19092.fb2
В Вашингтон перебираться тоже не хотелось — в центре жить было очень дорого, а окраины, оккупированные чернокожим населением, выглядели устрашающе. В Вашингтоне белого населения всего двадцать процентов, и, соответственно, в публичных школах в основном одни чёрные ребятишки, с которыми я работать категорически не хотела.
Как я уже упоминала, уйдя от Майкла, я сразу же выпала из обоймы родственников и осталась в полном одиночестве. Вспомнилась старая песня «Отряд не заметил потери бойца, и Яблочко песню допел до конца».
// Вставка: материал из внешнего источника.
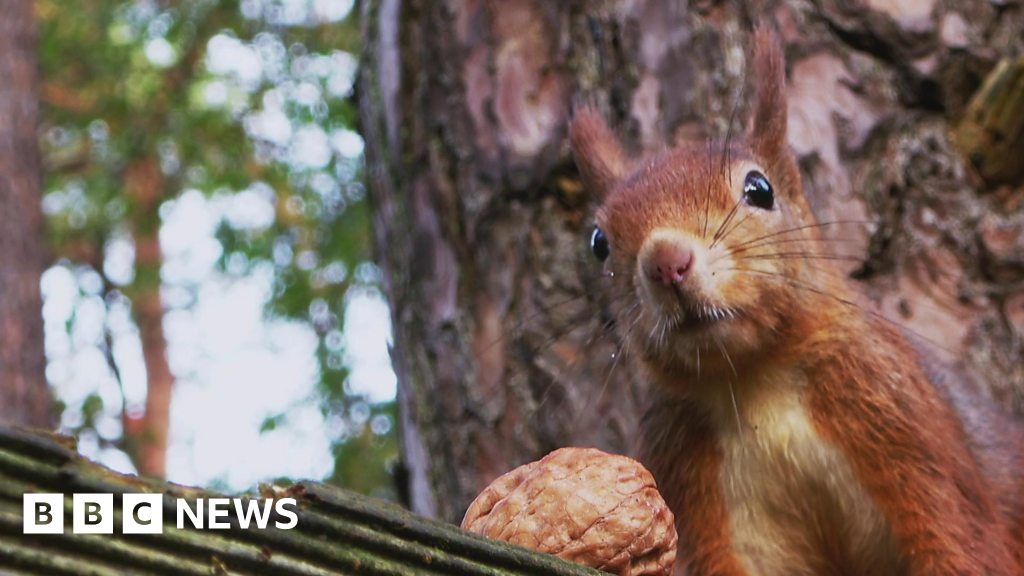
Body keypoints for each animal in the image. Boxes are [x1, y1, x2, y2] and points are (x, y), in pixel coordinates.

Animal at [569, 26, 1024, 573]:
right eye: (599, 242)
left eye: (760, 189)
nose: (666, 262)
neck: (756, 381)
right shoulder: (694, 477)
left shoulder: (905, 420)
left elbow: (960, 541)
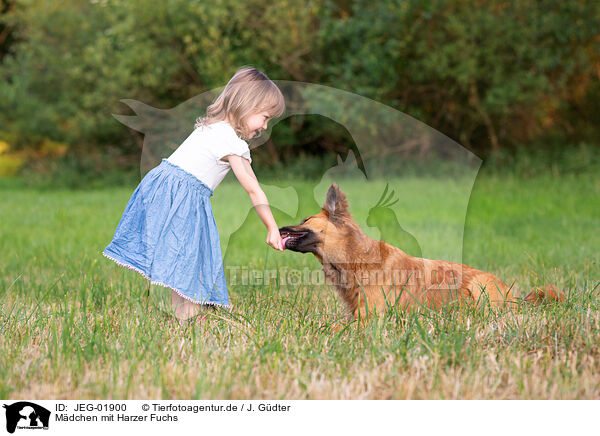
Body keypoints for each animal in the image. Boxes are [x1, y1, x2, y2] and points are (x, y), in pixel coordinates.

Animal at [278, 184, 564, 320]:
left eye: (305, 220)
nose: (279, 228)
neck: (354, 258)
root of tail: (514, 297)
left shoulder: (367, 317)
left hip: (480, 287)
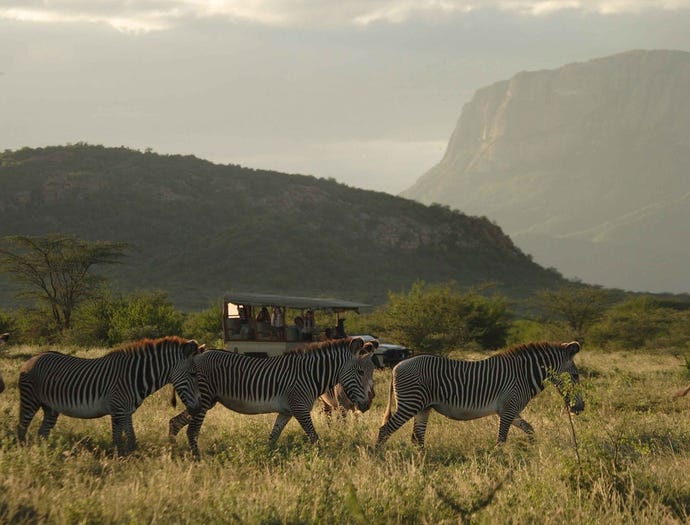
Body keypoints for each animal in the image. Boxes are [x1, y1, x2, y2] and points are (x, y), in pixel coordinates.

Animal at [17, 336, 203, 454]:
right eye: (193, 374)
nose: (198, 408)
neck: (133, 376)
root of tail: (32, 358)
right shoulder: (118, 410)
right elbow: (118, 439)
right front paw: (119, 460)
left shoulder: (126, 412)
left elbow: (131, 439)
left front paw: (131, 459)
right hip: (30, 400)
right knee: (21, 428)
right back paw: (23, 455)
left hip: (50, 408)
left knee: (42, 433)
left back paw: (44, 454)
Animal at [169, 336, 376, 454]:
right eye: (360, 372)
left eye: (372, 372)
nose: (367, 405)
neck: (310, 375)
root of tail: (197, 355)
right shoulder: (300, 408)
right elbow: (314, 438)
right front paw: (323, 462)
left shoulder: (286, 412)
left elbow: (272, 437)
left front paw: (266, 458)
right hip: (203, 400)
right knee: (191, 431)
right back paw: (196, 459)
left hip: (203, 401)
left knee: (175, 422)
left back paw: (173, 453)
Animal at [374, 340, 584, 446]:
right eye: (575, 376)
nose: (580, 408)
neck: (523, 376)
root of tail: (398, 365)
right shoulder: (508, 409)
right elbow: (501, 440)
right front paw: (500, 465)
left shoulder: (510, 410)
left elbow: (530, 429)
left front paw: (532, 450)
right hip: (410, 403)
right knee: (385, 430)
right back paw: (380, 458)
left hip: (423, 407)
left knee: (417, 437)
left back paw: (421, 465)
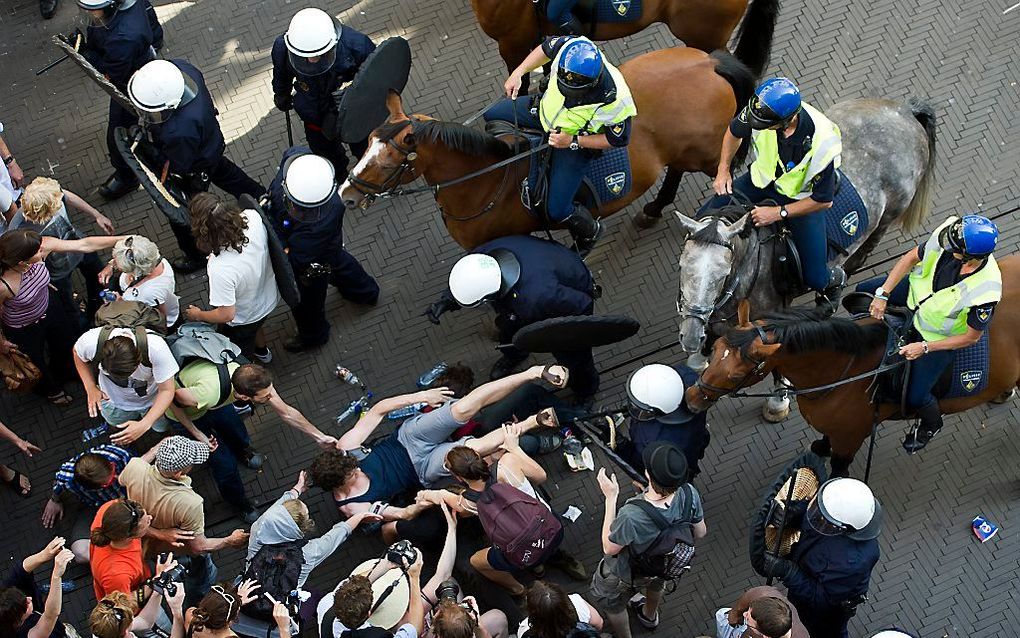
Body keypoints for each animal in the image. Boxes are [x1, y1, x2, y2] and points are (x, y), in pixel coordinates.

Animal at [340, 44, 758, 248]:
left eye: (387, 160)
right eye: (366, 147)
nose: (346, 194)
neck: (487, 182)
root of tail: (709, 64)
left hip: (710, 156)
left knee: (729, 185)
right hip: (684, 150)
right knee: (675, 171)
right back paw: (653, 209)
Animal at [673, 96, 934, 420]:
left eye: (722, 273)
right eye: (683, 265)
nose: (690, 336)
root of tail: (907, 112)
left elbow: (774, 363)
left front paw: (778, 401)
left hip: (886, 218)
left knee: (849, 262)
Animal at [681, 271, 1020, 475]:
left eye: (736, 374)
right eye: (715, 350)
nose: (692, 399)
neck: (844, 372)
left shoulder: (852, 438)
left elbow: (839, 469)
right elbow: (823, 441)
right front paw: (819, 447)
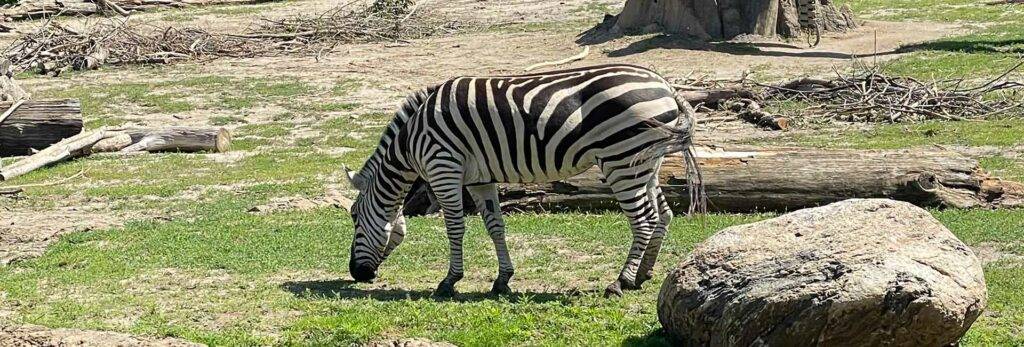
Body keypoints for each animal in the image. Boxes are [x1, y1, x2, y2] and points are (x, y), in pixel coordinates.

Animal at [344, 63, 704, 296]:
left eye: (354, 217)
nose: (356, 274)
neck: (410, 140)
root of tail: (667, 86)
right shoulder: (479, 179)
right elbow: (495, 227)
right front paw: (502, 280)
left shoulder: (443, 167)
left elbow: (455, 228)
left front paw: (449, 281)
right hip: (647, 161)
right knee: (663, 215)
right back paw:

Что-то похожее произошло и сейчас. Майкл принадлежит Семье. Как бы хорошо члены Семьи ни относились ко мне, но я существовала для них только в связке с Майклом. Никто не хотел лишних проблем, все слишком заняты собой. Мне не позвонили — ни тётки, ни даже Лена, с которой, я думала, у нас была симпатия и дружеские отношения. Почти каждый выходной родственники собирались — то отмечать чей-либо день рождения, то крестины, то поминки, то обмывали покупку нового дома, то получение новой работы. Люда не любила эти сборища, как не любила никого из родственников мужа, но, чтобы не обижать Гари и не отлучаться от стада, не игнорировала приглашения. Когда она прикрывалась работой, то тётушки тут же начинали громко возмущаться и теребить Гари. Итак, по вечерам в пятницу или в субботу они уезжали в гости, а я оставалась одна.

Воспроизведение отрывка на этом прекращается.